[Start of Attachment]

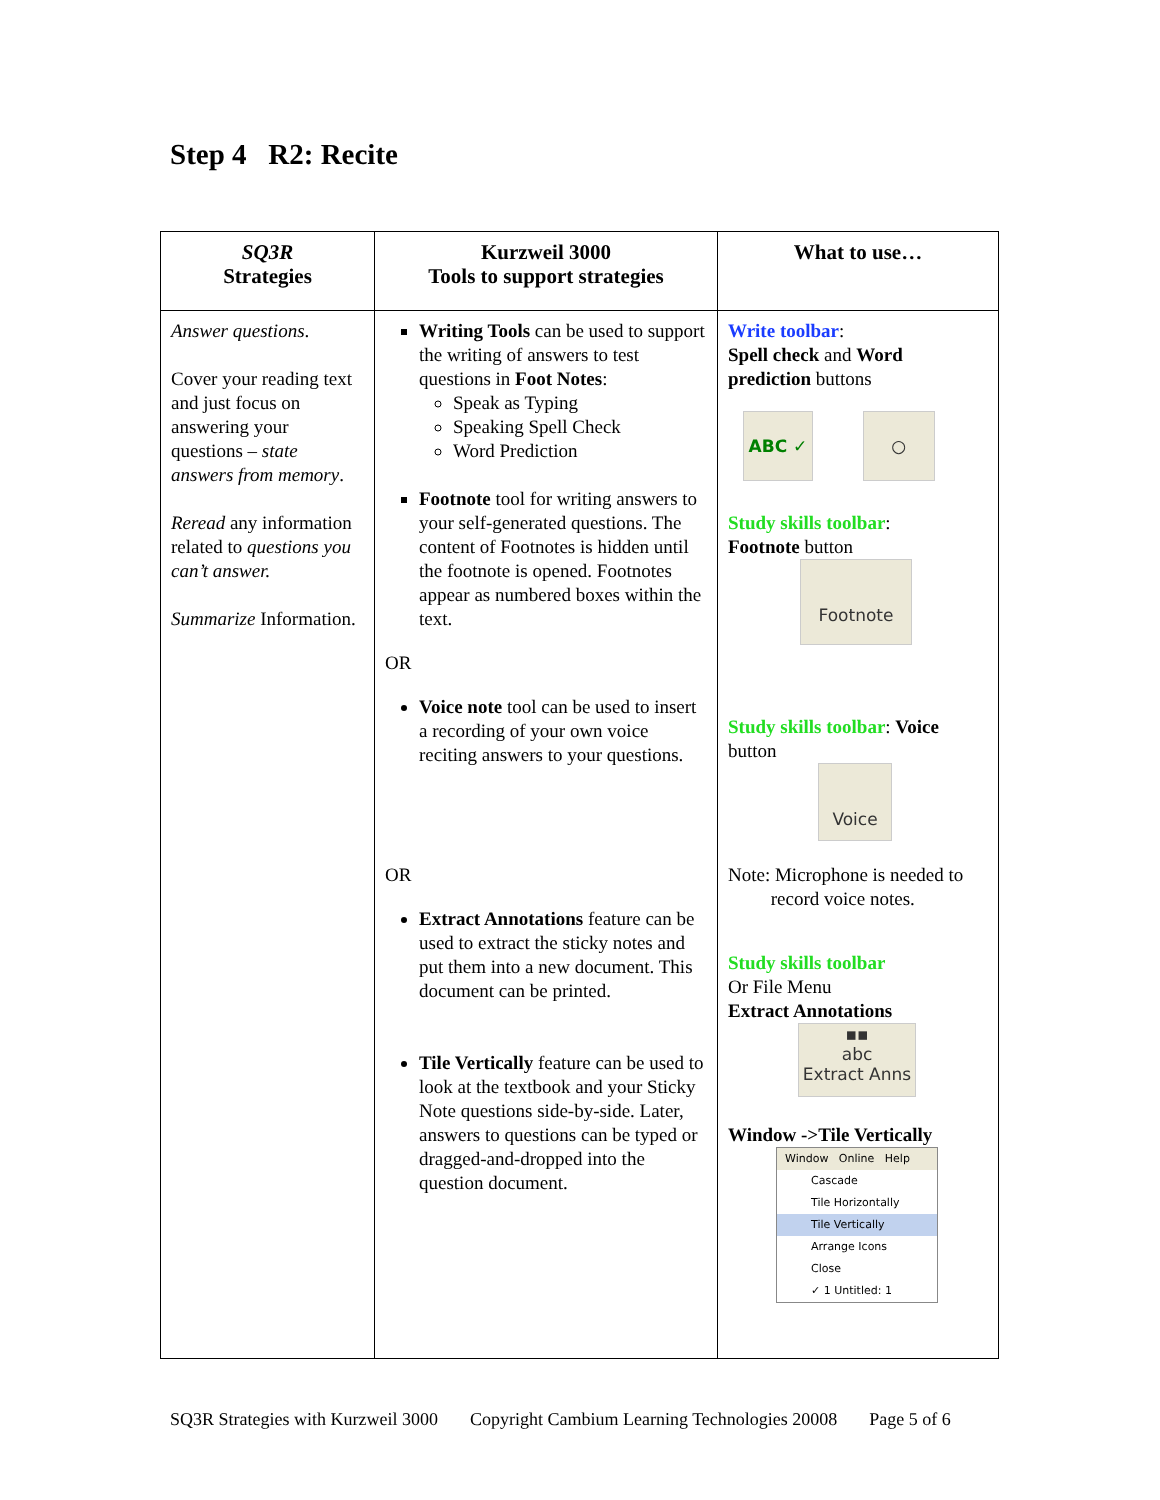Step 4 R2: Recite
| SQ3R Strategies | Kurzweil 3000 Tools to support strategies | What to use… |
| --- | --- | --- |
| Answer questions . Cover your reading text and just focus on answering your questions – state answers from memory . Reread any information related to questions you can’t answer. Summarize Information. | Writing Tools can be used to support the writing of answers to test questions in Foot Notes : Speak as Typing Speaking Spell Check Word Prediction Footnote tool for writing answers to your self-generated questions. The content of Footnotes is hidden until the footnote is opened. Footnotes appear as numbered boxes within the text. OR Voice note tool can be used to insert a recording of your own voice reciting answers to your questions. OR Extract Annotations feature can be used to extract the sticky notes and put them into a new document. This document can be printed. Tile Vertically feature can be used to look at the textbook and your Sticky Note questions side-by-side. Later, answers to questions can be typed or dragged-and-dropped into the question document. | Write toolbar : Spell check and Word prediction buttons ABC ✓ ○ Study skills toolbar : Footnote button Footnote Study skills toolbar : Voice button Voice Note: Microphone is needed to record voice notes. Study skills toolbar Or File Menu Extract Annotations ▪▪ abc Extract Anns Window ->Tile Vertically Window Online Help Cascade Tile Horizontally Tile Vertically Arrange Icons Close ✓ 1 Untitled: 1 |
SQ3R Strategies with Kurzweil 3000 Copyright Cambium Learning Technologies 20008 Page 5 of 6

[End of Attachment]

→ **EXERCISE**
Among the lines of the data, find every one that holds "Kurzweil" and copy it.

→ **REPLY TO THE EXERCISE**
| SQ3R Strategies | Kurzweil 3000 Tools to support strategies | What to use… |
SQ3R Strategies with Kurzweil 3000 Copyright Cambium Learning Technologies 20008 Page 5 of 6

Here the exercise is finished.